Serangan di Hari Libur

153 32 17
                                    

Sesaat setelah Devan membuka pintu rumahnya pada pagi pukul lima, dia langsung menyesalinya.

Bukan menyesal lantaran Siena yang pagi-pagi mengganggu rencana tidur bersambungnya setelah salat Subuh, melainkan penampakan Rosa yang berdiri di belakang Siena dalam balutan pakaian rapi beraroma semerbak wangi. Mirip kalau anak bos mengerikan itu berencana keluar untuk membuat masalah dan menyusahkan orang lain.

"Tumben jam segini Siena sudah bangun? Biasanya kalau Minggu, maunya bangun siang?" Devan membungkuk untuk mensejajarkam tinggi badannya dengan sang putri yang juga sudah tampil cantik; mengenakan gaun selutut motif bunga-bunga berwarna merah dan dua buah kunciran di kepala.

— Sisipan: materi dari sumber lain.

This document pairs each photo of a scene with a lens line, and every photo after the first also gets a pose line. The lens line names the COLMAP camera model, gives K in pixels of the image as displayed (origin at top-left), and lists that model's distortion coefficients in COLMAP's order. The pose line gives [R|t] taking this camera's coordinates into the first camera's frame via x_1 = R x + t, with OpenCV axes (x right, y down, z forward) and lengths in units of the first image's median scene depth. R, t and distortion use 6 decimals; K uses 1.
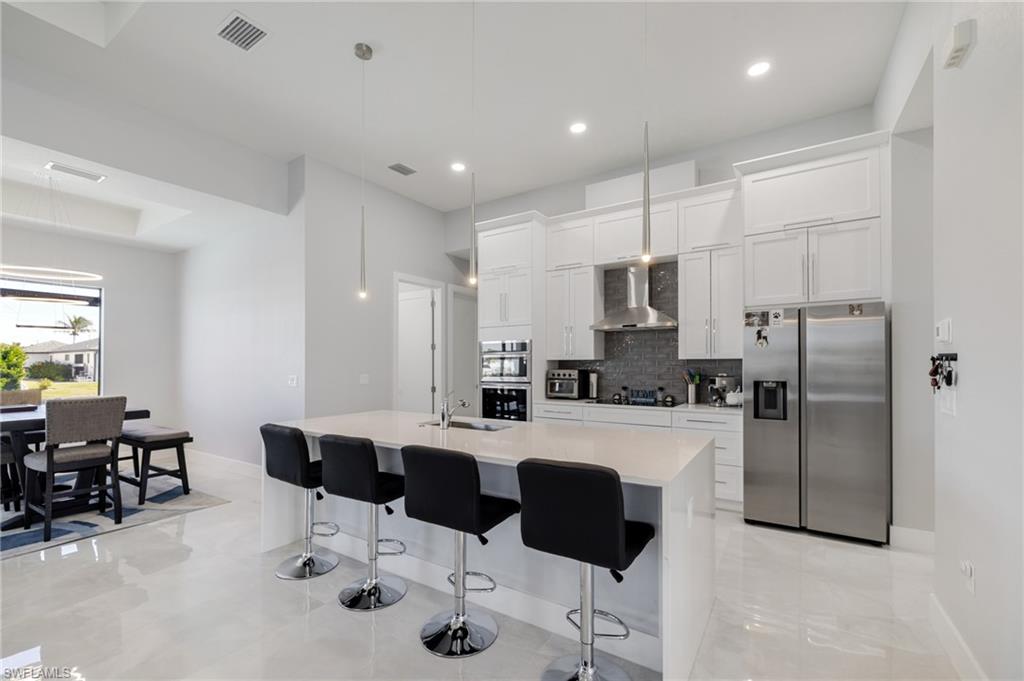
lens RADIAL K [[435.4, 0, 515.2], [0, 435.4, 355.4], [0, 0, 1]] dist [-0.001265, 0.000056]
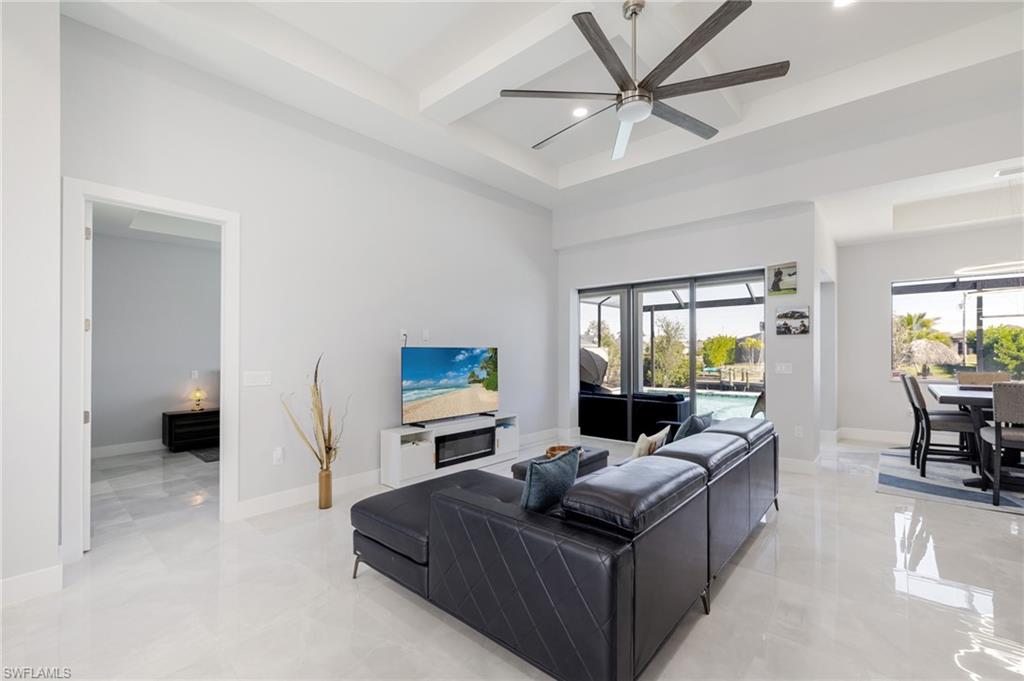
lens RADIAL K [[434.4, 0, 515.9], [0, 434.4, 348.4], [0, 0, 1]] dist [-0.001320, -0.000448]
pose [[-0.155887, 0.003966, -0.987767, 0.180344], [0.020597, 0.999788, 0.000763, -0.010090], [0.987560, -0.020226, -0.155935, -0.046406]]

Tak lupa, Devan mengusap lembut pipi Siena agar gadis yang mudah ketakutan itu tak salah paham dan mengiranya sedang kembali marah.

"Kak Rosa bilang, hari ini kita mau jalan-jalan ke pantai."

Mendengar jawaban polos Siena, Devan seketika melirik Rosa yang langsung buang muka. "'Kita' dalam rencana itu, apakah termasuk Papa?" Devan bertanya lagi untuk memastikan. Dan anggukan Siena berhasil membuatnya menghela napas panjang selama proses kembali berdiri tegak. "Kenapa suka sekali bicara sembarangan kepada anak-anak?"

Menyadari pertanyaan Devan tertuju padanya, Rosa segera menoleh lagi sambil memperlihatkan wajah pura-pura bodoh. "Kamu ngajak aku ngomong?"

Devan melipat bibir ke dalam, mengantisipasi kalau-kalau ini tidak akan pernah berakhir sebagaimana yang ia harapkan. Seharusnya di hari libur ini tidak akan ada yang merusak waktu bersantainya.

Semestinya, ini adalah hari tenang dan bisa dilalui penuh suka cita sambil menghabiskan waktu berdua bersama Siena saja. Akan tetapi, dalam sekejap, Rosa sudah berhasil merusak rencana hari indah Devan dengan kehadirannya yang selalu diikuti masalah.

"Seharusnya Ibu tidak memberi tahu Siena soal rencana bepergian ke pantai. Saya tidak memiliki rencana untuk—"

"Tahan!" Rosa menyela sambil meletakkan ujung telunjuk ke mulut Devan. "Pertama-tama, ini peringatan terakhir. Berhenti ngomong formal di luar jam kerja dan manggil aku Ibu. Usiaku lebih muda dari kamu dan aku masih gadis. Kalau kamu masih keras kepala, jangan salahkan bibirku kalau pada akhirnya mendarat mulus di bibir kamu yang suka ngeyel itu. Kedua ...." Rosa melirik Siena sekilas sambil tersenyum lebar padanya. "Aku nggak berniat ngasih janji kosong ke Siena karena hari ini aku emang pengin mantai."

"Membuat rencana tanpa persetujuan saya adalah—" Lagi-lagi Devan tak bisa menyelesaikan kalimatnya. Namun kali ini bukan karena Rosa menyela atau dengan tanpa sopan kembali meletakkan telunjuk ke mulutnya begitu saja, tetapi lebih dari itu, Rosa langsung mendekatkan wajah ke wajah Devan seolah-olah hendak menciumnya. Mencium bibirnya sebagaimana peringatan yang diberikan.

"Beneran mau kucium?" desah Rosa menggoda.

Posisinya sudah begitu dekat sehingga Devan bisa merasakan hangat embus napasnya dan segera menarik diri mundur beberapa langkah, sembari terlihat jelas berusaha menyembunyikan pipi putihnya yang sempat merona untuk beberapa saat akibat kejadian "nyaris berciuman" yang baru saja disebabkan Rosa.

Akan tetapi, harapan Devan agar tidak ketahuan kalau dirinya tengah tersipu sepertinya gagal lantaran Rosa tidak sebodoh yang Devan harapkan untuk saat ini, dan gadis itu telah melihat rasa malu Devan lebih baik daripada Devan sendiri. "Sikap malu-malu tandanya kamu masih normal. Syukurlah. Pengkhianatan dan perceraian nggak bikin kamu jadi nggak bernafsu sama perempuan. Jadi ... buruan mandi dan ganti baju. Habis itu kita berangkat. Kita harus meluangkan banyak waktu untuk pe-de-ka-te, kan?"